*DATA EXTRACT*:
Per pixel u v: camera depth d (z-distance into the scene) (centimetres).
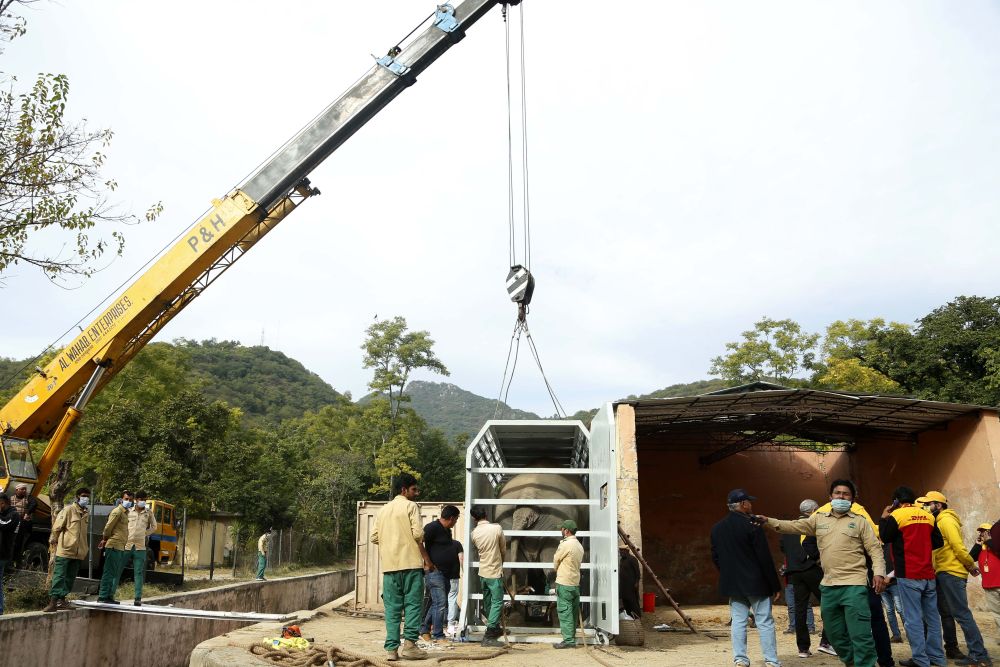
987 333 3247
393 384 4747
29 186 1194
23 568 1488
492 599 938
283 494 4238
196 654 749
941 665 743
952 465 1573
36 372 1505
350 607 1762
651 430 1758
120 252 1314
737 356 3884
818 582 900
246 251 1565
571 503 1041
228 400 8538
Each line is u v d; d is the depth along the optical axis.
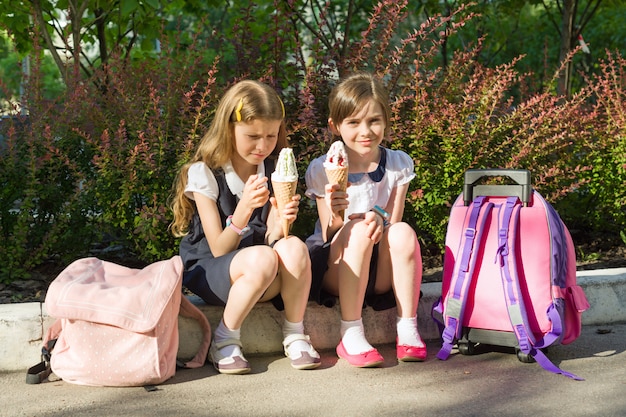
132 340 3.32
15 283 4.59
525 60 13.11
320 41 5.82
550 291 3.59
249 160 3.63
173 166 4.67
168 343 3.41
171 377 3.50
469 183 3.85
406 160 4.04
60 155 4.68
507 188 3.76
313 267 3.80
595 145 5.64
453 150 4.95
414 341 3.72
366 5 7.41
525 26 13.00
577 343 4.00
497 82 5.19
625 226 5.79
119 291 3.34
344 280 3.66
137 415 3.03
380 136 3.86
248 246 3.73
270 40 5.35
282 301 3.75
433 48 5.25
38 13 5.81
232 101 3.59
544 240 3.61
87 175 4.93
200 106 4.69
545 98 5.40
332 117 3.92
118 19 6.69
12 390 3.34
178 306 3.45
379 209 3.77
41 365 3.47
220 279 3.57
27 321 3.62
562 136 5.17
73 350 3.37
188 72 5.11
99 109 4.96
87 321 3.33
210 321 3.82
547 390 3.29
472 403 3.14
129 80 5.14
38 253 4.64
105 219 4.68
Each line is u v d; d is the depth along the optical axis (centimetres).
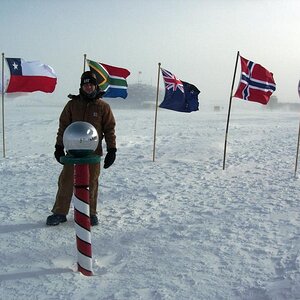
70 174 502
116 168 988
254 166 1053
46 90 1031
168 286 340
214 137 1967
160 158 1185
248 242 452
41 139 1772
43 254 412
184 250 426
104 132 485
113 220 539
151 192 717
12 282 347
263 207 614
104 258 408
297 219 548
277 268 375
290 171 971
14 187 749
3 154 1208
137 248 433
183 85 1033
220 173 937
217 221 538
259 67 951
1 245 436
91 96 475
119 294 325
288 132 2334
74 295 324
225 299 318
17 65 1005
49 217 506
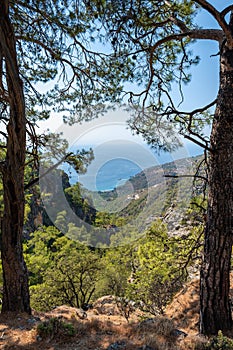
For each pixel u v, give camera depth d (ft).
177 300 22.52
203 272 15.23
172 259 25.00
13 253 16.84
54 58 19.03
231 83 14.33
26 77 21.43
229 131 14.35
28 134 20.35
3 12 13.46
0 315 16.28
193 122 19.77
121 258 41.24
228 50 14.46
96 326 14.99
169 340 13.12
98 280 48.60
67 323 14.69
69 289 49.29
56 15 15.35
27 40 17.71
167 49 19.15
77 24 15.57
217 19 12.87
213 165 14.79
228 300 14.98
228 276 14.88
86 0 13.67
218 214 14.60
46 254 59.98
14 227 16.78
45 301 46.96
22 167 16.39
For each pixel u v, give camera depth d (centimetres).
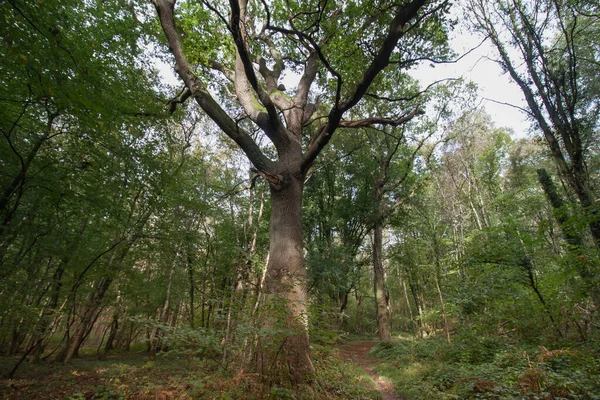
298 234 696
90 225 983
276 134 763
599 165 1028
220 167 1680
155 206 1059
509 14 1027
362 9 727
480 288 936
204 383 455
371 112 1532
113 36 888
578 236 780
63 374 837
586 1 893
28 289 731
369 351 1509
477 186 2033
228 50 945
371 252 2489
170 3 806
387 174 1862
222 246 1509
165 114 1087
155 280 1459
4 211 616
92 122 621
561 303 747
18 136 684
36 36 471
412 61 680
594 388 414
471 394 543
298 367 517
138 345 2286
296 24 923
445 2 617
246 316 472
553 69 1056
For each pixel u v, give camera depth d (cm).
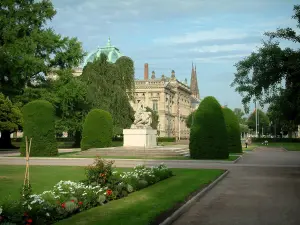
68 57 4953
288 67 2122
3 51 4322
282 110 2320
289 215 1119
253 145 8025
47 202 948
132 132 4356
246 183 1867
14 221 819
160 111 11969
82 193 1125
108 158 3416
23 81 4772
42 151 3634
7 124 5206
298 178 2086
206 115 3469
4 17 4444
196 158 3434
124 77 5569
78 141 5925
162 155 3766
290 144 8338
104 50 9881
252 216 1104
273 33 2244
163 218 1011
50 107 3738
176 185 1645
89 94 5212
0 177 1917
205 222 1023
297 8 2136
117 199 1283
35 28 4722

---

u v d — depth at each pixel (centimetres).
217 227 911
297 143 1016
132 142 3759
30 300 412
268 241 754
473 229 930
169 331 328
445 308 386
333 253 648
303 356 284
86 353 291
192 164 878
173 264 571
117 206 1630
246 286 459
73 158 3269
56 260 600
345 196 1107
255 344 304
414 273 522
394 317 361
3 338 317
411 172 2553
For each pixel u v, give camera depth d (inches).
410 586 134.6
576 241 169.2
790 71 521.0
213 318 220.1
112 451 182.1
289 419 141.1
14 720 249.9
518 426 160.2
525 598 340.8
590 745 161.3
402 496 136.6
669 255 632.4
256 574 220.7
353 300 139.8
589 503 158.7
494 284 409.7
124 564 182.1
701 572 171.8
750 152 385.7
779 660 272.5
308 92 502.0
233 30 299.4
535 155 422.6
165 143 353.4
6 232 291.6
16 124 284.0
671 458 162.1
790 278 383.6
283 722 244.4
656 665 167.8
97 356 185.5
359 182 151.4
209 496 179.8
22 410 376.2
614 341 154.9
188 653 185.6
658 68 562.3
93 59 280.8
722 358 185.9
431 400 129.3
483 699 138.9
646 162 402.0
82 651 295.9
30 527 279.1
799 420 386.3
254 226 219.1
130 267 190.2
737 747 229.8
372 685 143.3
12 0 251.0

*ABOUT THIS EXERCISE*: If a picture sits between the line containing "Per pixel u" and the line containing "87 321 3.33", leave it out, and return the lines of that range above exactly, both ends included.

*YOUR SOLUTION*:
Per pixel u v: camera depth d (z-distance into the scene) (centimetres).
987 333 3247
393 384 4747
29 186 1194
23 568 1488
492 599 938
283 494 4238
196 654 749
941 665 743
952 465 1573
36 372 1505
350 607 1762
651 430 1758
120 252 1314
737 356 3884
818 582 900
246 251 1565
571 503 1041
228 400 8538
Each line is u v d; d is the depth along the optical axis.
132 340 3.32
15 283 4.59
525 60 13.11
320 41 5.82
550 291 3.59
249 160 3.63
173 166 4.67
168 343 3.41
171 377 3.50
469 183 3.85
406 160 4.04
60 155 4.68
507 188 3.76
313 267 3.80
595 145 5.64
453 150 4.95
414 341 3.72
366 5 7.41
525 26 13.00
577 343 4.00
497 82 5.19
625 226 5.79
119 291 3.34
344 280 3.66
137 415 3.03
380 136 3.86
248 246 3.73
270 40 5.35
282 301 3.75
433 48 5.25
38 13 5.81
232 101 3.59
544 240 3.61
87 175 4.93
200 106 4.69
545 98 5.40
332 117 3.92
118 19 6.69
12 390 3.34
178 306 3.45
379 209 3.77
41 365 3.47
220 279 3.57
27 321 3.62
562 136 5.17
73 350 3.37
188 72 5.11
99 109 4.96
87 321 3.33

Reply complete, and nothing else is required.